Sara De Bondt’s new book brings together the epic stories of graphic design in Belgium
The book itself feels celebratory, diverse, and collective. It covers as much of the Belgian scene as possible, largely inspired by Sara’s own exhibition at the Design Museum Gent, titled Off the Grid: Belgian graphic design from the 1960s and 1970s as seen by Sara De Bondt. “I invited anyone I could think of who knew anything about it to give a talk in the little reading nook we had set up on the show,” she says. “It felt like a waste not to capture all the new content produced in the context of the exhibition so people could enjoy it longer.” At the end of the exhibition, Sara had archived and tidied up the works and asked the practitioners present to contribute words to the books.
Ultimately, Sara herself is a designer “inspired by the work of her peers, colleagues and students”, constantly drawing inspiration from the life she encounters on a daily basis to constitute her work.
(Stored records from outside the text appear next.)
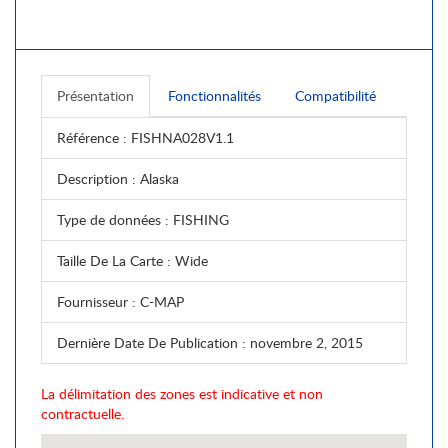
Présentation
Fonctionnalités
Compatibilité
Référence
: FISHNA028V1.1
Description
: Alaska
Type de données
: FISHING
Taille De La Carte
: Wide
Fournisseur
: C-MAP
Dernière Date De Publication
: novembre 2, 2015
La délimitation des zones est indicative et non
contractuelle.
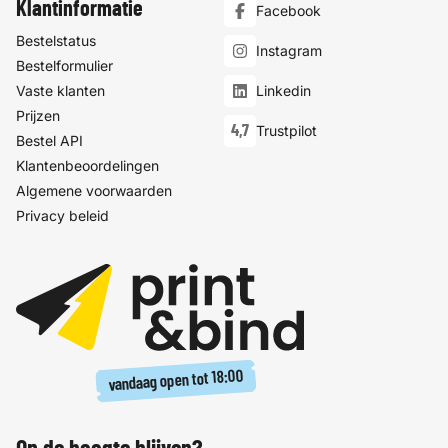
Klantinformatie
Facebook
Bestelstatus
Instagram
Bestelformulier
Vaste klanten
Linkedin
Prijzen
4,7
Trustpilot
Bestel API
Klantenbeoordelingen
Algemene voorwaarden
Privacy beleid
18:00
vandaag open tot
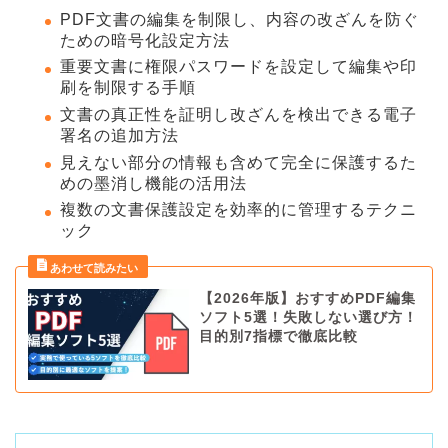
PDF文書の編集を制限し、内容の改ざんを防ぐ
ための暗号化設定方法
重要文書に権限パスワードを設定して編集や印
刷を制限する手順
文書の真正性を証明し改ざんを検出できる電子
署名の追加方法
見えない部分の情報も含めて完全に保護するた
めの墨消し機能の活用法
複数の文書保護設定を効率的に管理するテクニ
ック
【2026年版】おすすめPDF編集
ソフト5選！失敗しない選び方！
目的別7指標で徹底比較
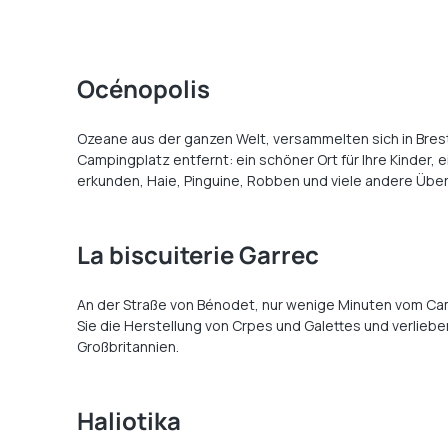
Océnopolis
Ozeane aus der ganzen Welt, versammelten sich in Bres
Campingplatz entfernt: ein schöner Ort für Ihre Kinder, 
erkunden, Haie, Pinguine, Robben und viele andere Über
La biscuiterie Garrec
An der Straße von Bénodet, nur wenige Minuten vom Ca
Sie die Herstellung von Crpes und Galettes und verlieben
Großbritannien.
Haliotika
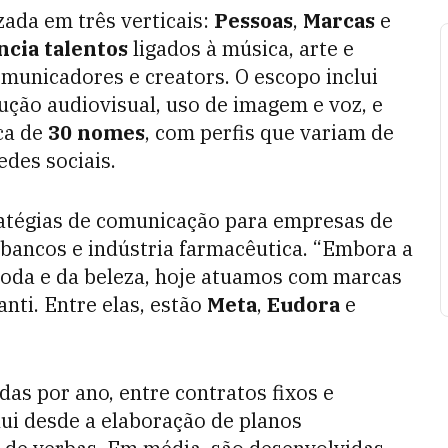
zada em três verticais:
Pessoas
,
Marcas
e
ncia talentos
ligados à música, arte e
omunicadores e creators. O escopo inclui
ução audiovisual, uso de imagem e voz, e
rca de
30 nomes
, com perfis que variam de
edes sociais.
ratégias de comunicação para empresas de
 bancos e indústria farmacêutica. “Embora a
moda e da beleza, hoje atuamos com marcas
nti. Entre elas, estão
Meta
,
Eudora
e
as por ano, entre contratos fixos e
lui desde a elaboração de planos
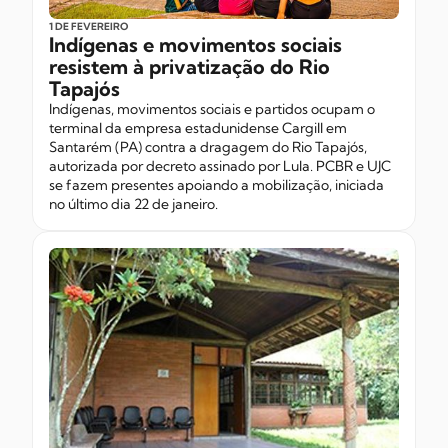
1 DE FEVEREIRO
Indígenas e movimentos sociais
resistem à privatização do Rio
Tapajós
Indígenas, movimentos sociais e partidos ocupam o
terminal da empresa estadunidense Cargill em
Santarém (PA) contra a dragagem do Rio Tapajós,
autorizada por decreto assinado por Lula. PCBR e UJC
se fazem presentes apoiando a mobilização, iniciada
no último dia 22 de janeiro.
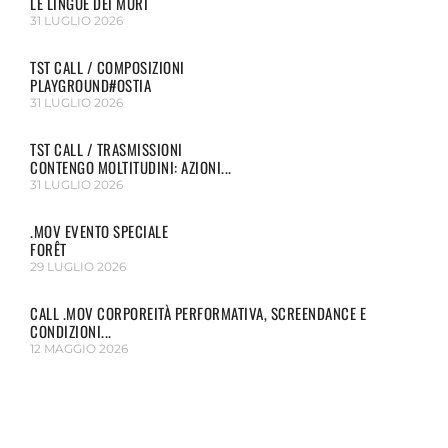
LE LINGUE DEI MURI
31 LUGLIO 2026
TST CALL / COMPOSIZIONI
PLAYGROUND#OSTIA
31 LUGLIO 2026
TST CALL / TRASMISSIONI
CONTENGO MOLTITUDINI: AZIONI...
31 LUGLIO 2026
.MOV EVENTO SPECIALE
FORÊT
29 LUGLIO 2026
CALL .MOV CORPOREITÀ PERFORMATIVA, SCREENDANCE E
CONDIZIONI...
12 MAGGIO 2026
That’s probably why Off-grid feels so genuine and genuine, because it’s infused with Sara’s true appreciation of art as much as aesthetic whimsy. Often it’s the everyday things like “drawing, art, walking, travelling, flea markets, bookstores, and nature” that Sara turns to for artistic nourishment. “And with Occasional Papers, the people whose work we publish are always people we look up to,” she says.